College shut down for low standards

PUBLISHED : Sunday, 23 June, 1996, 12:00am
UPDATED : Sunday, 23 June, 1996, 12:00am

A UNIVERSITY that received millions of dollars in fees from Hong Kong students has been shut by the Californian Government for its poor standards.


After a long-running court battle, Los Angeles County-based Kensington University, which has enrolled hundreds of local students since 1992, has closed and transferred its students to a sister college in Hawaii.


Its 80 students are still attending evening classes at Kensington's offices in Sheung Wan, and university chiefs say they have signed over to Kensington International University in Hawaii.


President of both universities Dr Clive Grafton said only one Hong Kong student had asked to be reimbursed.
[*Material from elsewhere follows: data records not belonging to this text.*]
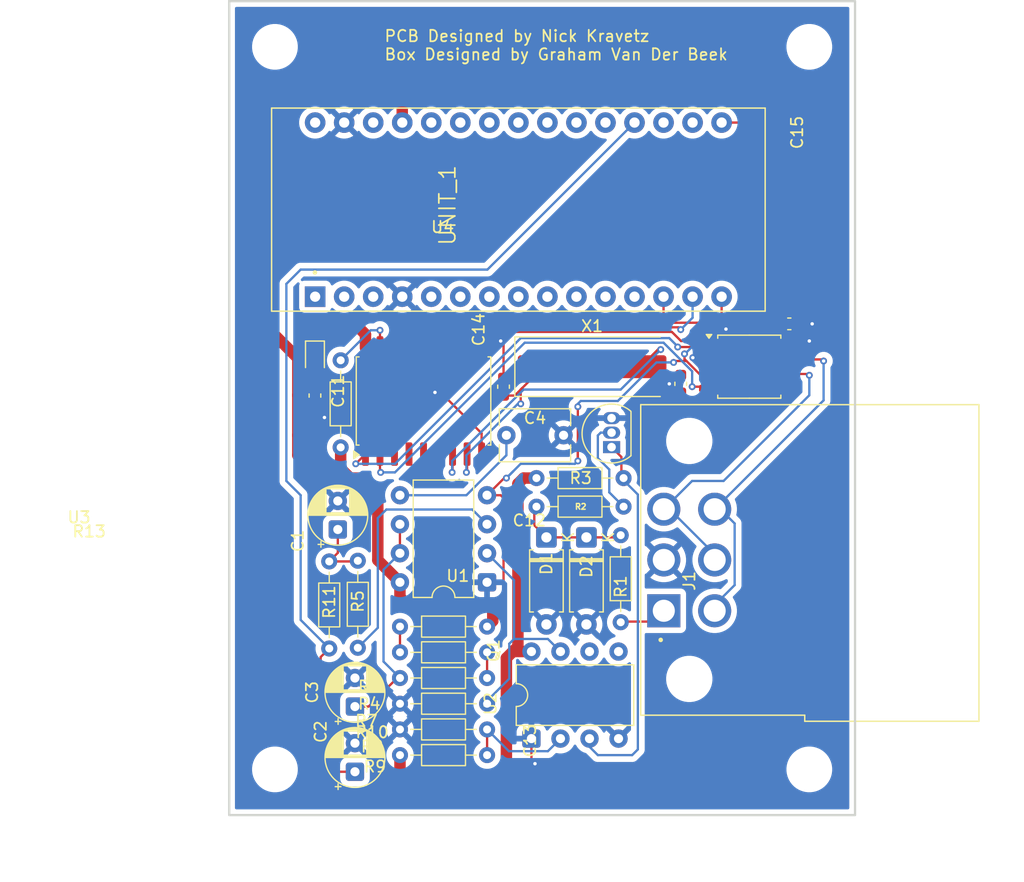
<source format=kicad_pcb>
(kicad_pcb
	(version 20241229)
	(generator "pcbnew")
	(generator_version "9.0")
	(general
		(thickness 1.6)
		(legacy_teardrops no)
	)
	(paper "A4")
	(layers
		(0 "F.Cu" signal)
		(2 "B.Cu" signal)
		(9 "F.Adhes" user "F.Adhesive")
		(11 "B.Adhes" user "B.Adhesive")
		(13 "F.Paste" user)
		(15 "B.Paste" user)
		(5 "F.SilkS" user "F.Silkscreen")
		(7 "B.SilkS" user "B.Silkscreen")
		(1 "F.Mask" user)
		(3 "B.Mask" user)
		(17 "Dwgs.User" user "User.Drawings")
		(19 "Cmts.User" user "User.Comments")
		(21 "Eco1.User" user "User.Eco1")
		(23 "Eco2.User" user "User.Eco2")
		(25 "Edge.Cuts" user)
		(27 "Margin" user)
		(31 "F.CrtYd" user "F.Courtyard")
		(29 "B.CrtYd" user "B.Courtyard")
		(35 "F.Fab" user)
		(33 "B.Fab" user)
		(39 "User.1" user)
		(41 "User.2" user)
		(43 "User.3" user)
		(45 "User.4" user)
	)
	(setup
		(pad_to_mask_clearance 0)
		(allow_soldermask_bridges_in_footprints no)
		(tenting front back)
		(pcbplotparams
			(layerselection 0x00000000_00000000_55555555_5755f5ff)
			(plot_on_all_layers_selection 0x00000000_00000000_00000000_00000000)
			(disableapertmacros no)
			(usegerberextensions no)
			(usegerberattributes yes)
			(usegerberadvancedattributes yes)
			(creategerberjobfile yes)
			(dashed_line_dash_ratio 12.000000)
			(dashed_line_gap_ratio 3.000000)
			(svgprecision 4)
			(plotframeref no)
			(mode 1)
			(useauxorigin no)
			(hpglpennumber 1)
			(hpglpenspeed 20)
			(hpglpendiameter 15.000000)
			(pdf_front_fp_property_popups yes)
			(pdf_back_fp_property_popups yes)
			(pdf_metadata yes)
			(pdf_single_document no)
			(dxfpolygonmode yes)
			(dxfimperialunits yes)
			(dxfusepcbnewfont yes)
			(psnegative no)
			(psa4output no)
			(plot_black_and_white yes)
			(sketchpadsonfab no)
			(plotpadnumbers no)
			(hidednponfab no)
			(sketchdnponfab yes)
			(crossoutdnponfab yes)
			(subtractmaskfromsilk no)
			(outputformat 1)
			(mirror no)
			(drillshape 0)
			(scaleselection 1)
			(outputdirectory "")
		)
	)
	(net 0 "")
	(net 1 "GND")
	(net 2 "Net-(C1-Pad1)")
	(net 3 "arduino input")
	(net 4 "Net-(U1-DIS)")
	(net 5 "Net-(U1-CV)")
	(net 6 "Net-(D1-K)")
	(net 7 "Possitive")
	(net 8 "Comparator input")
	(net 9 "Net-(Q1-B)")
	(net 10 "Net-(R4-Pad1)")
	(net 11 "Net-(R4-Pad2)")
	(net 12 "555 output")
	(net 13 "+5v")
	(net 14 "555 input")
	(net 15 "unconnected-(U2-STRB-Pad6)")
	(net 16 "Net-(U2-+)")
	(net 17 "unconnected-(U2-BAL-Pad5)")
	(net 18 "CS")
	(net 19 "SCK")
	(net 20 "High")
	(net 21 "INT")
	(net 22 "Low")
	(net 23 "SO")
	(net 24 "SI")
	(net 25 "+5V")
	(net 26 "unconnected-(UNIT_1-D3-Pad6)")
	(net 27 "unconnected-(UNIT_1-D6-Pad9)")
	(net 28 "unconnected-(UNIT_1-A3-Pad22)")
	(net 29 "SDA")
	(net 30 "unconnected-(UNIT_1-A6-Pad25)")
	(net 31 "unconnected-(UNIT_1-A1-Pad20)")
	(net 32 "unconnected-(UNIT_1-RESET-Pad3)")
	(net 33 "unconnected-(UNIT_1-D8-Pad11)")
	(net 34 "unconnected-(UNIT_1-RESET-Pad28)")
	(net 35 "+3V")
	(net 36 "unconnected-(UNIT_1-D2-Pad5)")
	(net 37 "unconnected-(UNIT_1-D0{slash}RX-Pad2)")
	(net 38 "unconnected-(UNIT_1-A2-Pad21)")
	(net 39 "unconnected-(UNIT_1-D5-Pad8)")
	(net 40 "unconnected-(UNIT_1-AREF-Pad18)")
	(net 41 "unconnected-(UNIT_1-A7-Pad26)")
	(net 42 "unconnected-(UNIT_1-D4-Pad7)")
	(net 43 "unconnected-(UNIT_1-VIN-Pad30)")
	(net 44 "unconnected-(UNIT_1-D7-Pad10)")
	(net 45 "unconnected-(UNIT_1-D1{slash}TX-Pad1)")
	(net 46 "SCL")
	(net 47 "Net-(U3-OSC2)")
	(net 48 "Net-(U3-OSC1)")
	(net 49 "Net-(U3-~{RESET})")
	(net 50 "unconnected-(U3-CLKOUT{slash}SOF-Pad3)")
	(net 51 "unconnected-(U3-~{RX0BF}-Pad11)")
	(net 52 "Net-(U3-RXCAN)")
	(net 53 "unconnected-(U3-~{INT}-Pad12)")
	(net 54 "unconnected-(U3-~{RX1BF}-Pad10)")
	(net 55 "Net-(U3-TXCAN)")
	(net 56 "unconnected-(U3-~{TX0RTS}-Pad4)")
	(net 57 "unconnected-(U3-~{TX1RTS}-Pad5)")
	(net 58 "unconnected-(U3-~{TX2RTS}-Pad6)")
	(net 59 "unconnected-(U4-SPLIT-Pad5)")
	(footprint "0_Baja_2025:SHIELD_ARDUINO_NANO" (layer "F.Cu") (at 116.5475 81.5 90))
	(footprint "Resistor_THT:R_Axial_DIN0204_L3.6mm_D1.6mm_P7.62mm_Horizontal" (layer "F.Cu") (at 106.19 129.25))
	(footprint "Package_SO:SOIC-18W_7.5x11.6mm_P1.27mm" (layer "F.Cu") (at 108.25 98.25 90))
	(footprint "MountingHole:MountingHole_3.5mm" (layer "F.Cu") (at 142 130.5))
	(footprint "Resistor_THT:R_Axial_DIN0204_L3.6mm_D1.6mm_P7.62mm_Horizontal" (layer "F.Cu") (at 106.19 122.5))
	(footprint "Resistor_THT:R_Axial_DIN0204_L3.6mm_D1.6mm_P7.62mm_Horizontal" (layer "F.Cu") (at 118.13 107.5))
	(footprint "Capacitor_THT:CP_Radial_D5.0mm_P2.50mm" (layer "F.Cu") (at 102.25 125 90))
	(footprint "Package_DIP:DIP-8_W7.62mm" (layer "F.Cu") (at 113.805 114.12 180))
	(footprint "Capacitor_SMD:C_0603_1608Metric" (layer "F.Cu") (at 98.75 97.775 90))
	(footprint "MountingHole:MountingHole_3.5mm" (layer "F.Cu") (at 142 67.25))
	(footprint "Package_TO_SOT_THT:TO-92L_Inline" (layer "F.Cu") (at 124.7 102.29 90))
	(footprint "Crystal:Crystal_SMD_HC49-SD" (layer "F.Cu") (at 123 95.25))
	(footprint "Diode_THT:D_A-405_P7.62mm_Horizontal" (layer "F.Cu") (at 119 110.19 -90))
	(footprint "Resistor_THT:R_Axial_DIN0204_L3.6mm_D1.6mm_P7.62mm_Horizontal" (layer "F.Cu") (at 113.81 124.75 180))
	(footprint "Resistor_THT:R_Axial_DIN0204_L3.6mm_D1.6mm_P7.62mm_Horizontal" (layer "F.Cu") (at 100 112.294887 -90))
	(footprint "Resistor_THT:R_Axial_DIN0204_L3.6mm_D1.6mm_P7.62mm_Horizontal" (layer "F.Cu") (at 101 102.31 90))
	(footprint "Capacitor_Tantalum_SMD:CP_EIA-1608-08_AVX-J" (layer "F.Cu") (at 98.75 94.525 -90))
	(footprint "Resistor_THT:R_Axial_DIN0204_L3.6mm_D1.6mm_P7.62mm_Horizontal" (layer "F.Cu") (at 106.19 118))
	(footprint "0_Baja_2025:TE_DTF13-6P" (layer "F.Cu") (at 131.5 112.165 90))
	(footprint "MountingHole:MountingHole_3.5mm" (layer "F.Cu") (at 95.25 130.5))
	(footprint "Package_DIP:DIP-8_W7.62mm" (layer "F.Cu") (at 117.69 127.805 90))
	(footprint "Capacitor_THT:CP_Radial_D5.0mm_P2.50mm" (layer "F.Cu") (at 102.25 130.705113 90))
	(footprint "Resistor_THT:R_Axial_DIN0204_L3.6mm_D1.6mm_P7.62mm_Horizontal" (layer "F.Cu") (at 113.81 120.25 180))
	(footprint "Resistor_THT:R_Axial_DIN0204_L3.6mm_D1.6mm_P7.62mm_Horizontal" (layer "F.Cu") (at 102.5 119.854887 90))
	(footprint "Resistor_THT:R_Axial_DIN0204_L3.6mm_D1.6mm_P7.62mm_Horizontal" (layer "F.Cu") (at 125.5 117.62 90))
	(footprint "Capacitor_SMD:C_0603_1608Metric" (layer "F.Cu") (at 115.25 97 90))
	(footprint "Capacitor_SMD:C_0603_1608Metric" (layer "F.Cu") (at 130.75 96.75 90))
	(footprint "Resistor_THT:R_Axial_DIN0204_L3.6mm_D1.6mm_P7.62mm_Horizontal" (layer "F.Cu") (at 118.13 105))
	(footprint "Diode_THT:D_A-405_P7.62mm_Horizontal"
		(layer "F.Cu")
		(uuid "a0172f5e-30ec-4e95-a4dc-db9f0407f3a5")
		(at 122.5 110.19 -90)
		(descr "Diode, A-405 series, Axial, Horizontal, pin pitch=7.62mm, length*diameter=5.2*2.7mm^2, http://www.diodes.com/_files/packages/A-405.pdf")
		(tags "Diode A-405 series Axial Horizontal pin pitch 7.62mm  length 5.2mm diameter 2.7mm")
		(property "Reference" "D2"
			(at 2.56 0 90)
			(layer "F.SilkS")
			(uuid "f6234bb5-bc7a-4778-973e-591f85de7057")
			(effects
				(font
					(size 1 1)
					(thickness 0.15)
				)
			)
		)
		(property "Value" "D"
			(at 3.81 2.47 90)
			(layer "F.Fab")
			(uuid "0affce69-5e77-4ff6-8557-e2b9c8b7c07a")
			(effects
				(font
					(size 1 1)
					(thickness 0.15)
				)
			)
		)
		(property "Datasheet" "~"
			(at 0 0 90)
			(layer "F.Fab")
			(hide yes)
			(uuid "cc8e2d7f-b041-4887-aeaf-cce1e948eeb3")
			(effects
				(font
					(size 1.27 1.27)
					(thickness 0.15)
				)
			)
		)
		(property "Description" "Diode"
			(at 0 0 90)
			(layer "F.Fab")
			(hide yes)
			(uuid "da3fb7e5-85d8-4226-85c3-35662e58fd94")
			(effects
				(font
					(size 1.27 1.27)
					(thickness 0.15)
				)
			)
		)
		(property "Sim.Device" "D"
			(at 0 0 270)
			(unlocked yes)
			(layer "F.Fab")
			(hide yes)
			(uuid "ec033fc5-dc48-462e-9602-516d1dce6707")
			(effects
				(font
					(size 1 1)
					(thickness 0.15)
				)
			)
		)
		(property "Sim.Pins" "1=K 2=A"
			(at 0 0 270)
			(unlocked yes)
			(layer "F.Fab")
			(hide yes)
			(uuid "951c9f80-567e-43b4-b0b6-4a72fbaea1ef")
			(effects
				(font
					(size 1 1)
					(thickness 0.15)
				)
			)
		)
		(property ki_fp_filters "TO-???* *_Diode_* *SingleDiode* D_*")
		(path "/aec50f4a-ed45-4970-b305-c878d3f3b4d8")
		(sheetname "/")
		(sheetfile "New Tachometer.kicad_sch")
		(attr through_hole)
		(fp_line
			(start 1.09 1.47)
			(end 6.53 1.47)
			(stroke
				(width 0.12)
				(type solid)
			)
			(layer "F.SilkS")
			(uuid "2064226d-578f-4bc0-b00b-a6908dcba150")
		)
		(fp_line
			(start 6.53 1.47)
			(end 6.53 1.14)
			(stroke
				(width 0.12)
				(type solid)
			)
			(layer "F.SilkS")
			(uuid "e84e6514-28cd-48e0-9529-315d86c7eef8")
		)
		(fp_line
			(start 1.09 1.14)
			(end 1.09 1.47)
			(stroke
				(width 0.12)
				(type solid)
			)
			(layer "F.SilkS")
			(uuid "3738ee95-f9b6-4d08-be3c-0c631cae87c3")
		)
		(fp_line
			(start 1.09 -1.14)
			(end 1.09 -1.47)
			(stroke
				(width 0.12)
				(type solid)
			)
			(layer "F.SilkS")
			(uuid "6a1e7741-2e6e-444d-8b15-67e79fc02744")
		)
		(fp_line
			(start 1.09 -1.47)
			(end 6.53 -1.47)
			(stroke
				(width 0.12)
				(type solid)
			)
			(layer "F.SilkS")
			(uuid "0618e196-038e-427f-9c43-5942b81ad9c0")
		)
		(fp_line
			(start 1.87 -1.47)
			(end 1.87 1.47)
			(stroke
				(width 0.12)
				(type solid)
			)
			(layer "F.SilkS")
			(uuid "00ec92c8-58eb-418c-918e-a5873daea3ec")
		)
		(fp_line
			(start 1.99 -1.47)
			(end 1.99 1.47)
			(stroke
				(width 0.12)
				(type solid)
			)
			(layer "F.SilkS")
			(uuid "41740ff9-c67e-403c-81ff-3b0417ecee58")
		)
		(fp_line
			(start 2.11 -1.47)
			(end 2.11 1.47)
			(stroke
				(width 0.12)
				(type solid)
			)
			(layer "F.SilkS")
			(uuid "75a44b5a-e060-4c5e-b803-a3bb174edd04")
		)
		(fp_line
			(start 6.53 -1.47)
			(end 6.53 -1.14)
			(stroke
				(width 0.12)
				(type solid)
			)
			(layer "F.SilkS")
			(uuid "2d9fdc4e-92f0-4a94-bf84-faa5f099a133")
		)
		(fp_rect
			(start -1.15 -1.6)
			(end 8.77 1.6)
			(stroke
				(width 0.05)
				(type solid)
			)
			(fill no)
			(layer "F.CrtYd")
			(uuid "c93ac09d-188c-4900-83c0-a14704abeff6")
		)
		(fp_line
			(start 0 0)
			(end 1.21 0)
			(stroke
				(width 0.1)
				(type solid)
			)
			(layer "F.Fab")
			(uuid "f0c6dde5-2cff-4169-b894-07318b5d35ea")
		)
		(fp_line
			(start 7.62 0)
			(end 6.41 0)
			(stroke
				(width 0.1)
				(type solid)
			)
			(layer "F.Fab")
			(uuid "ccd818dd-4db5-44ae-b386-654287563511")
		)
		(fp_line
			(start 1.89 -1.35)
			(end 1.89 1.35)
			(stroke
				(width 0.1)
				(type solid)
			)
			(layer "F.Fab")
			(uuid "ca057c91-49f6-438b-a0aa-b9e68c5fc9c3")
		)
		(fp_line
			(start 1.99 -1.35)
			(end 1.99 1.35)
			(stroke
				(width 0.1)
				(type solid)
			)
			(layer "F.Fab")
			(uuid "74b19855-449b-4a52-88a7-22dd13101526")
		)
		(fp_line
			(start 2.09 -1.35)
			(end 2.09 1.35)
			(stroke
				(width 0.1)
				(type solid)
			)
			(layer "F.Fab")
			(uuid "459d8d24-39db-447c-aaa7-74dae80ec2f6")
		)
		(fp_rect
			(start 1.21 -1.35)
			(end 6.41 1.35)
			(stroke
				(width 0.1)
				(type solid)
			)
			(fill no)
			(layer "F.Fab")
			(uuid "2bcab9b8-ff10-40aa-90f9-6a6278063259")
		)
		(fp_text user "K"
			(at 0 -1.9 90)
			(layer "F.SilkS")
			(uuid "59607494-e7e4-4157-9ef5-e94b0ca08043")
			(effects
				(font
					(size 1 1)
					(thickness 0.15)
				)
			)
		)
		(fp_text user "K"
			(at 0 -1.9 90)
			(layer "F.Fab")
			(uuid "3ada4e8e-5150-4d66-a32a-ba15b33dcd97")
			(effects
				(font
					(size 1 1)
					(thickness 0.15)
				)
			)
		)
		(fp_text user "${REFERENCE}"
			(at 4.2 0 90)
			(layer "F.Fab")
			(uuid "a7cf424b-e496-4201-9e09-b72e44a31b47")
			(effects
				(font
					(size 1 1)
					(thickness 0.15)
				)
			)
		)
		(pad "1" thru_hole roundrect
			(at 0 0 270)
			(size 1.8 1.8)
			(drill 0.9)
			(layers "*.Cu" "*.Mask")
			(remove_unused_layers no)
			(roundrect_rratio 0.138889)
			(net 6 "Net-(D1-K)")
			(pinfunction "K")
			(pintype "passive")
			(uuid "024853b9-24c1-4504-9f95-a1a5671b5048")
		)
		(pad "2" thru_hole circle
			(at 7.62 0 270)
			(size 1
... [262056 chars truncated]
</source>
The rest had agreed to switch to the Hawaiian university.


Kensington University failed a 1994 state review - the first of its kind - for routinely accepting below-par student work, being short-staffed and granting overblown credits.


Authorities said its certificates were a 'fraud on the public' and had 'little or no academic value'.


The Sunday Morning Post revealed last month that the university was recruiting students for courses starting this summer despite the threat of closure. Last year 81 local students graduated, having paid a total of $4 million in fees.


Neither Kensington University nor Kensington International University are accredited in the United States.


Dr Grafton said both bodies would keep seeking accreditation but admitted Kensington International University had no campus yet and merely operated from an office in Honolulu.


Hong Kong Council for Academic Accreditation member John Petersen told the Post several private colleges which had been closed or threatened with closure in the US had set up in Hawaii, where there was no licensing authority governing unaccredited universities.


Dr Grafton said last night he understood letters explaining the closure threat had gone to students through local director Teresa Li Suk-fun. Mr Grafton met students recently but said he was disappointed that many seemed unaware of the court action.


'I was very open with them and we agreed Kensington International University and accreditation was the way forward,' he said. 'Only one student asked to be reimbursed and has been, fully.' Dr Grafton said he had ordered all students to be enrolled in Kensington International University, instead of the now-defunct Kensington University.


But a Post reporter who visited the Sheung Wan office this week was assured she could enrol with Kensington University for a business course starting next month. The university was based in California and enjoyed a good reputation there, staff said.


Local director Ms Li was on a business trip to the US and unavailable for comment last night.